The Liberals will need the support of other parties in the House of Commons to extend the program that has already cost the federal treasury more than $43.5 billion.
The leader of the centre-left New Democratic Party (NDP), Jagmeet Singh, is demanding extension of the CERB as a condition of his party’s support for a key piece of fiscal legislation that is set to be tabled in the House of Commons this week.
The government will present the supplementary estimates on Wednesday and Parliament must pass that bill, which gives the government the authority to spend on programs and services.

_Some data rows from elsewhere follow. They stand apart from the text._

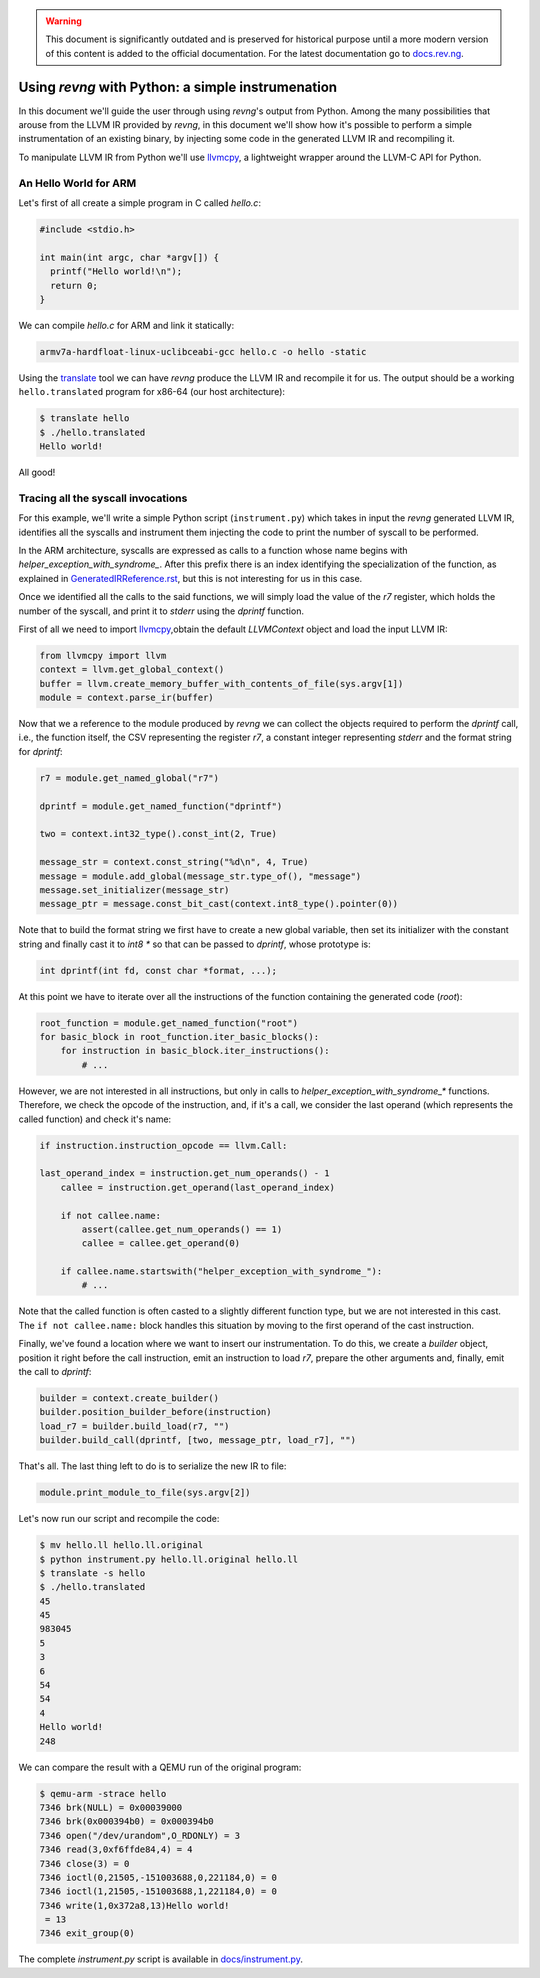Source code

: .. warning::
    This document is significantly outdated and is preserved for historical
    purpose until a more modern version of this content is added to the official
    documentation.
    For the latest documentation go to `docs.rev.ng <https://docs.rev.ng/>`_.

***************************************************
Using `revng` with Python: a simple instrumenation
***************************************************

In this document we'll guide the user through using `revng`'s output from
Python. Among the many possibilities that arouse from the LLVM IR provided by
`revng`, in this document we'll show how it's possible to perform a simple
instrumentation of an existing binary, by injecting some code in the generated
LLVM IR and recompiling it.

To manipulate LLVM IR from Python we'll use `llvmcpy`_, a lightweight wrapper
around the LLVM-C API for Python.

An Hello World for ARM
======================

Let's first of all create a simple program in C called `hello.c`:

.. code-block:: c

    #include <stdio.h>

    int main(int argc, char *argv[]) {
      printf("Hello world!\n");
      return 0;
    }

We can compile `hello.c` for ARM and link it statically:

.. code-block:: sh

    armv7a-hardfloat-linux-uclibceabi-gcc hello.c -o hello -static

Using the `translate`_ tool we can have `revng` produce the
LLVM IR and recompile it for us. The output should be a working
``hello.translated`` program for x86-64 (our host architecture):

.. code-block:: sh

    $ translate hello
    $ ./hello.translated
    Hello world!

All good!

Tracing all the syscall invocations
===================================

For this example, we'll write a simple Python script (``instrument.py``) which
takes in input the `revng` generated LLVM IR, identifies all the syscalls and
instrument them injecting the code to print the number of syscall to be
performed.

In the ARM architecture, syscalls are expressed as calls to a function whose
name begins with `helper_exception_with_syndrome_`. After this prefix there is
an index identifying the specialization of the function, as explained in
`GeneratedIRReference.rst`_, but this is not interesting for us in this case.

Once we identified all the calls to the said functions, we will simply load the
value of the `r7` register, which holds the number of the syscall, and print it
to `stderr` using the `dprintf` function.

First of all we need to import `llvmcpy`_,obtain the default `LLVMContext`
object and load the input LLVM IR:

.. code-block:: python

    from llvmcpy import llvm
    context = llvm.get_global_context()
    buffer = llvm.create_memory_buffer_with_contents_of_file(sys.argv[1])
    module = context.parse_ir(buffer)

Now that we a reference to the module produced by `revng` we can collect the
objects required to perform the `dprintf` call, i.e., the function itself, the
CSV representing the register `r7`, a constant integer representing `stderr` and
the format string for `dprintf`:

.. code-block:: python

    r7 = module.get_named_global("r7")

    dprintf = module.get_named_function("dprintf")

    two = context.int32_type().const_int(2, True)

    message_str = context.const_string("%d\n", 4, True)
    message = module.add_global(message_str.type_of(), "message")
    message.set_initializer(message_str)
    message_ptr = message.const_bit_cast(context.int8_type().pointer(0))

Note that to build the format string we first have to create a new global
variable, then set its initializer with the constant string and finally cast it
to `int8 *` so that can be passed to `dprintf`, whose prototype is:

.. code-block:: c

    int dprintf(int fd, const char *format, ...);

At this point we have to iterate over all the instructions of the function
containing the generated code (`root`):

.. code-block:: python

    root_function = module.get_named_function("root")
    for basic_block in root_function.iter_basic_blocks():
        for instruction in basic_block.iter_instructions():
            # ...

However, we are not interested in all instructions, but only in calls to
`helper_exception_with_syndrome_*` functions. Therefore, we check the opcode of
the instruction, and, if it's a call, we consider the last operand (which
represents the called function) and check it's name:

.. code-block:: python

    if instruction.instruction_opcode == llvm.Call:

    last_operand_index = instruction.get_num_operands() - 1
        callee = instruction.get_operand(last_operand_index)

        if not callee.name:
            assert(callee.get_num_operands() == 1)
            callee = callee.get_operand(0)

        if callee.name.startswith("helper_exception_with_syndrome_"):
            # ...

Note that the called function is often casted to a slightly different function
type, but we are not interested in this cast. The ``if not callee.name:`` block
handles this situation by moving to the first operand of the cast instruction.

Finally, we've found a location where we want to insert our instrumentation. To
do this, we create a *builder* object, position it right before the call
instruction, emit an instruction to load `r7`, prepare the other arguments and,
finally, emit the call to `dprintf`:

.. code-block:: python

    builder = context.create_builder()
    builder.position_builder_before(instruction)
    load_r7 = builder.build_load(r7, "")
    builder.build_call(dprintf, [two, message_ptr, load_r7], "")

That's all. The last thing left to do is to serialize the new IR to file:

.. code-block:: python

    module.print_module_to_file(sys.argv[2])

Let's now run our script and recompile the code:

.. code-block:: sh

    $ mv hello.ll hello.ll.original
    $ python instrument.py hello.ll.original hello.ll
    $ translate -s hello
    $ ./hello.translated
    45
    45
    983045
    5
    3
    6
    54
    54
    4
    Hello world!
    248

We can compare the result with a QEMU run of the original program:

.. code-block:: sh

    $ qemu-arm -strace hello
    7346 brk(NULL) = 0x00039000
    7346 brk(0x000394b0) = 0x000394b0
    7346 open("/dev/urandom",O_RDONLY) = 3
    7346 read(3,0xf6ffde84,4) = 4
    7346 close(3) = 0
    7346 ioctl(0,21505,-151003688,0,221184,0) = 0
    7346 ioctl(1,21505,-151003688,1,221184,0) = 0
    7346 write(1,0x372a8,13)Hello world!
     = 13
    7346 exit_group(0)

The complete `instrument.py` script is available in `docs/instrument.py`_.

.. _llvmcpy: https://rev.ng/llvmcpy
.. _translate: TranslateUsage.rst
.. _`GeneratedIRReference.rst`: GeneratedIRReference.rst
.. _`docs/instrument.py`: instrument.py
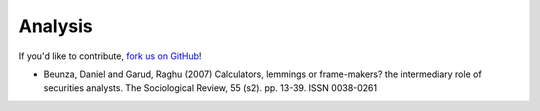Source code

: Analysis
=================================


If you'd like to contribute,
`fork us on GitHub <https://github.com/kennethreitz/python-guide>`_!

- Beunza, Daniel and Garud, Raghu (2007) Calculators, lemmings or frame-makers? the intermediary role of securities analysts. The Sociological Review, 55 (s2). pp. 13-39. ISSN 0038-0261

The legislation is considered a confidence vote — meaning the government could fall if it doesn’t obtain the support of at least one of the opposition parties for these estimates.
“It’s not acceptable for millions of Canadians to not know what’s going to happen and we want to find a way forward,” Singh told reporters Monday. “We’re having negotiations about that fact that the government needs to release a plan on how they’re going to help Canadians in this crisis.”
Trudeau acknowledged that there is a risk that his minority government could fall and Canadians could be plunged into an election in the middle of the pandemic.
“As usual, in a minority Parliament it would be up to parliamentarians to decide what happens next,” Trudeau said in French. “We will continue to help Canadians and to be there for them.”